Borealis — open data, code, weights recipe for training Audio LLM
Blog post from HuggingFace
Borealis is an open-source, audio-language model developed by VikhrModels, designed to handle both Russian and English languages, and it aims to enhance audio understanding beyond transcription. The model utilizes Whisper3-large as the audio encoder and Qwen 4B as the language model backbone, with an adapter to bridge them. Borealis is developed to summarize lengthy recordings, answer content-related questions, and interpret tone and emotion. The training involved multiple datasets, focusing on the importance of native data over multilingual datasets and the nuanced role of text data in training.
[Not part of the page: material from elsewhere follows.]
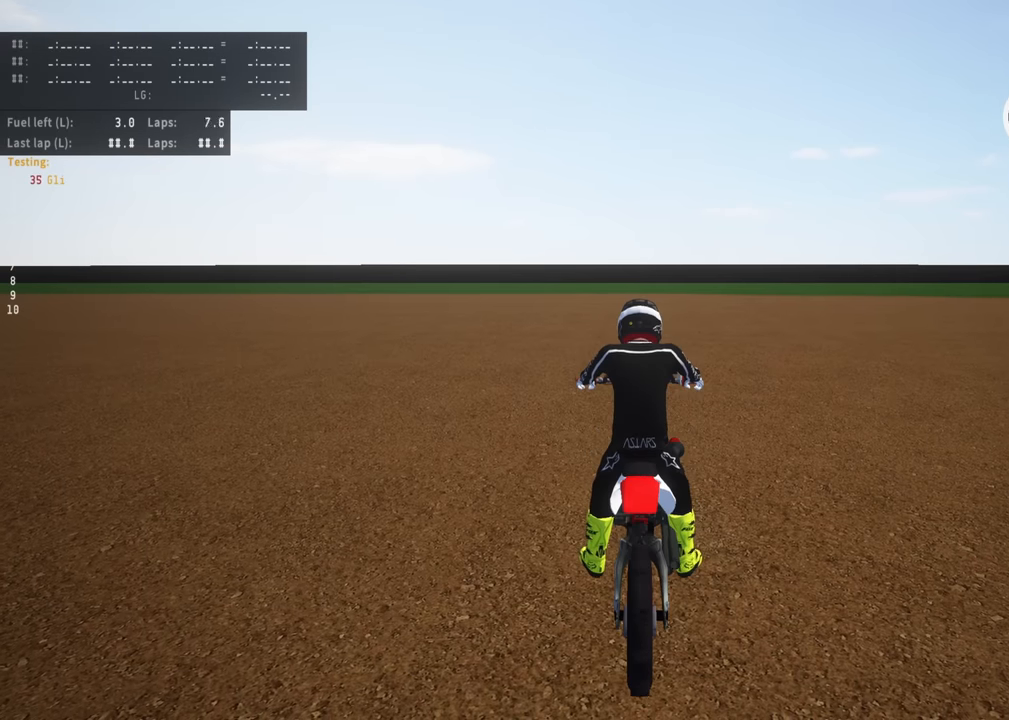
Gameplay with a controller (PlayStation layout); each line is a JSON object with the inputs held at the frame after it. "events" lists button and stick changes between this image and that frame as [ms after this image, input, new state], when the widget could be followed in between. Not read: R3.
{"buttons": ["SQUARE", "R2"], "left_stick": "center", "right_stick": "center", "events": [[300, "SQUARE", "down"], [400, "SQUARE", "up"], [483, "R2", "down"], [483, "SQUARE", "down"]]}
In terms of architecture, Borealis employs a frozen Whisper encoder, a four-times downsampler, and a fine-tuned Qwen3-4B language model using LoRA, resulting in a total of approximately 5 billion parameters. The model shows strong cross-lingual transfer capabilities, although native audio data still performs better, and excessive text data can degrade performance. Borealis addresses challenges such as noise and complex acoustic environments, highlighting the need for separate tuning for noisy audio. Additionally, Borealis offers practical insights into serving and integrating with transformer models, emphasizing the importance of pretraining and the challenges associated with audio longer than 30 seconds, heavy noise, and offline-only streaming.